If you want to get healthier, give thanks. Thanksgiving is all about celebrating what you are grateful for, and nothing says Thanksgiving more than pumpkin pie. In the yoga tradition, Sun Salutations are a practice of expressing gratitude to the sun. I teach Sun Salutations in nearly all of my yoga classes to connect with that ancient tradition of giving thanks. Each movement is connected with a sanskrit mantra that expresses gratitude for the sun’s warmth, light and ability to transform. These ancient yogis were on to something, as modern day science has proven that an attitude of gratitude can give you an immunity boost, decrease stress in the body, and make you more likely to have better health habits such as eating right and exercising. Read more about the physiological benefits of gratitude here.
1 can (15 ounces) organic pumpkin puree
1 can (14 ounces) organic Sweetened condensed milk
2 large free range eggs
1 tablespoon pumpkin pie spice* (or use 1 part ground clove, 2 parts ground ginger, and 4 parts ground cinnamon)

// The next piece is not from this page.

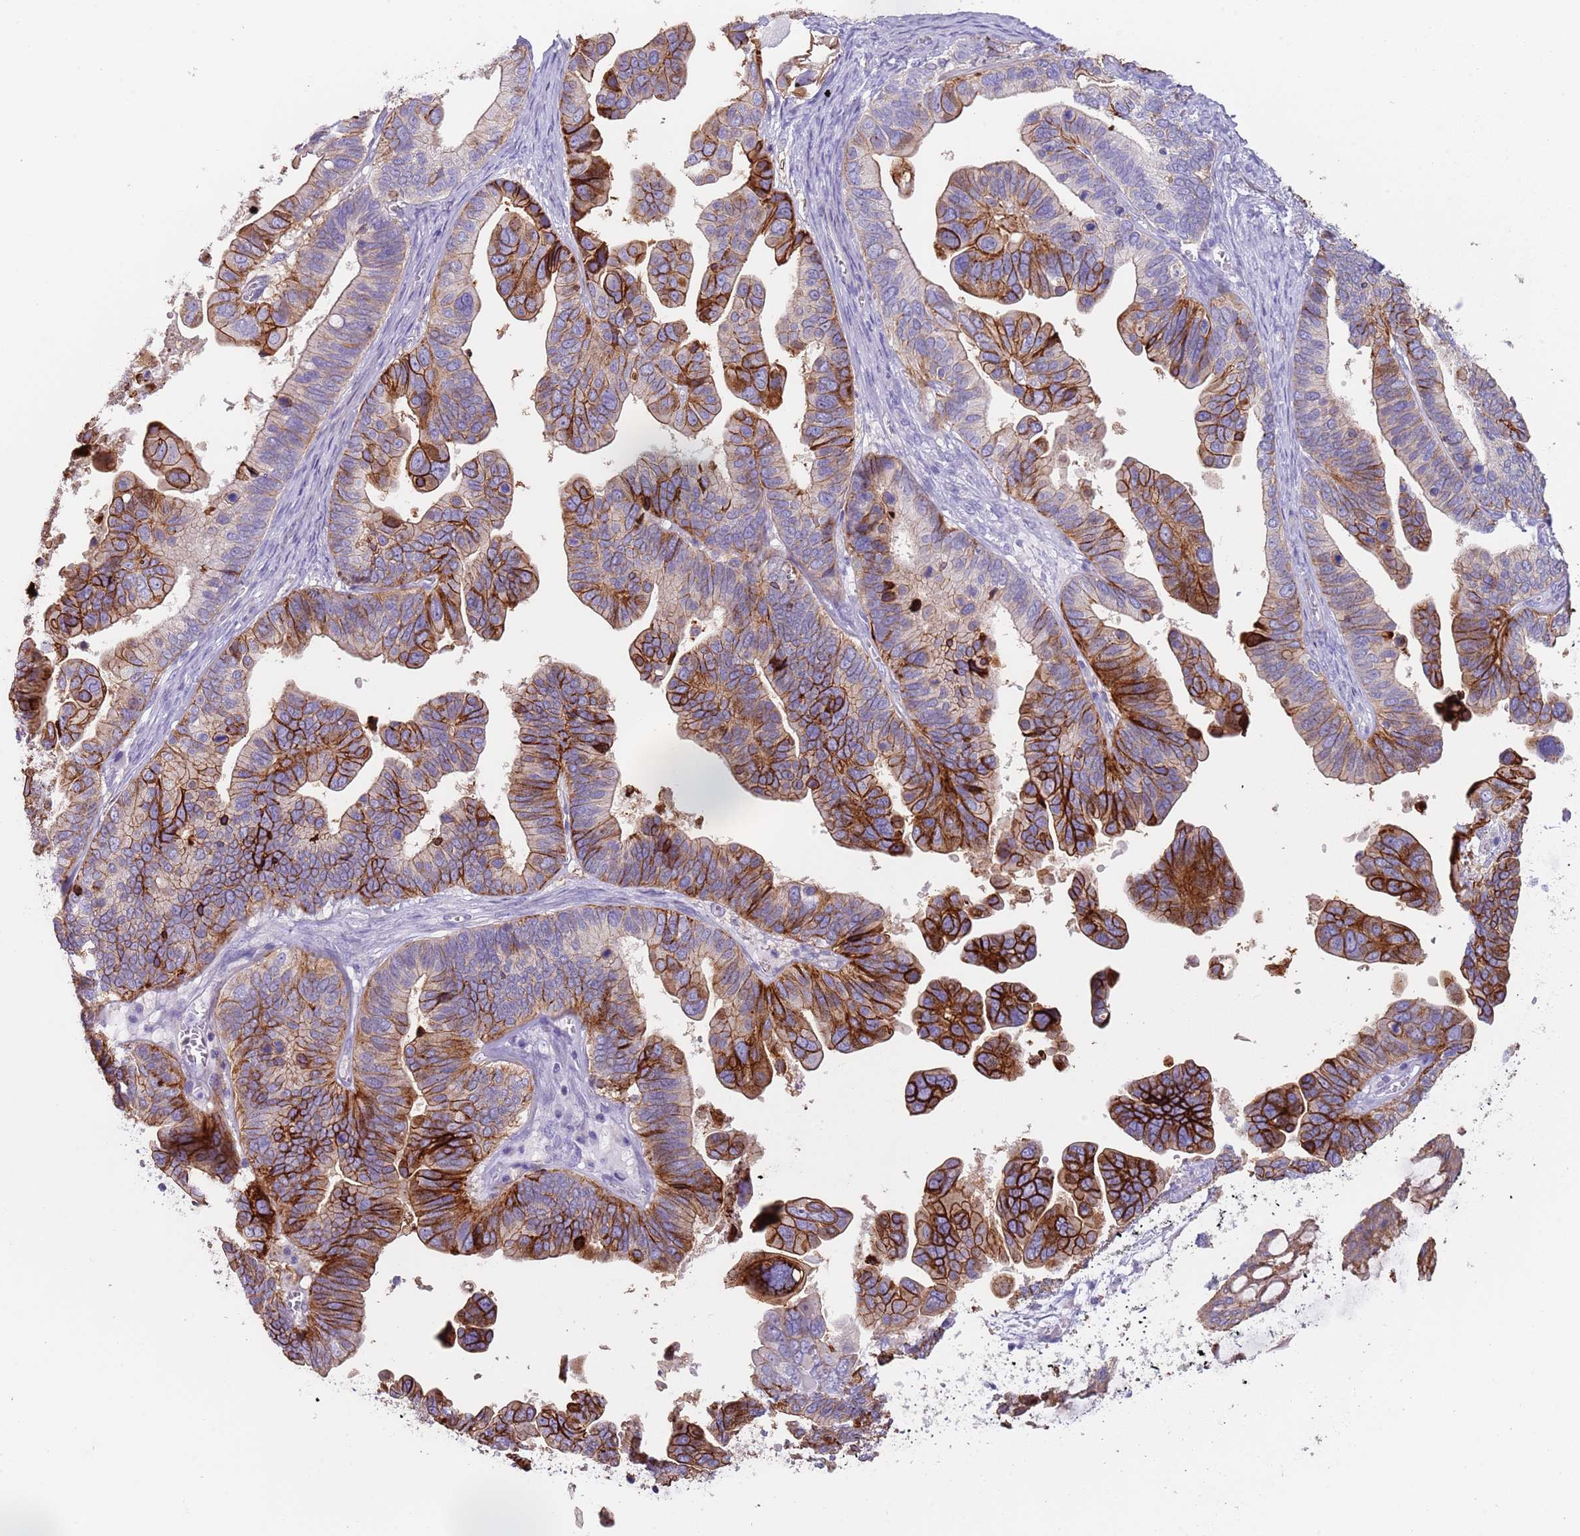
{"staining": {"intensity": "strong", "quantity": "25%-75%", "location": "cytoplasmic/membranous"}, "tissue": "ovarian cancer", "cell_type": "Tumor cells", "image_type": "cancer", "snomed": [{"axis": "morphology", "description": "Cystadenocarcinoma, serous, NOS"}, {"axis": "topography", "description": "Ovary"}], "caption": "Immunohistochemical staining of ovarian cancer (serous cystadenocarcinoma) displays strong cytoplasmic/membranous protein positivity in about 25%-75% of tumor cells.", "gene": "NBPF3", "patient": {"sex": "female", "age": 56}}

1 tablespoon ground cinnamon
½ teaspoon salt
2 sticks (½ pound) organic unsalted butter or Earth Balance vegan buttery sticks
¾ cups organic granulated sugar*
1 large free range egg
1 teaspoon vanilla
1 ⅔ cups white rice flour
¾ cup cornstarch
⅔ cup potato starch (not potato flour)
1 teaspoon salt
½ teaspoon xanthan gum
ALLOW all ingredients to come to room temperature.
PREHEAT oven to 350 degrees.
Cream butter and sugar on medium speed until light and fluffy. Scrape the sides of the bowl with a spatula. Add egg and mix for 1 minute. Add vanilla, scrape the sides of the bowl.
In a separate bowl, combine the flour, cornstarch, salt, potato starch and xanthan gum. Slowly add ½ of the flour mix to the butter mixture and mix for 1 minute. Add the remaining flour to the mixture and mix until all of the ingredients are combined.
Grease or butter a 9” pie dish, taking care to thoroughly grease the sides to prevent sticking. Press the crust mixture into the dish working from the inside out, creating an even ¼ inch thick crust. You will have leftover crust to use to decorate the top of your pie. Use the leftover crust like cookie dough and cut out festive leave shapes and bake separately on a cookie sheet for 8-10 minutes.
BAKE the empty pie crust for 8 minutes using a pie crust protector or foil to protect the edges from over baking. If you use foil, create a ring around the top of the crust. Meanwhile, begin making the filing for the pie.
MIX cinnamon, salt and pumpkin pie spice in small bowl, set aside. Beat eggs in large bowl. Stir in pumpkin and spice mixture. Gradually stir in sweetened condensed milk. Slowly pour the filling mix into the pie crust. Reposition the pie crust protector and bake for 40 to 50 minutes or until knife inserted near center comes out clean. Cool on wire rack for 2 hours. Decorate with pie crust cutouts to create a standout pie. Serve immediately or refrigerate.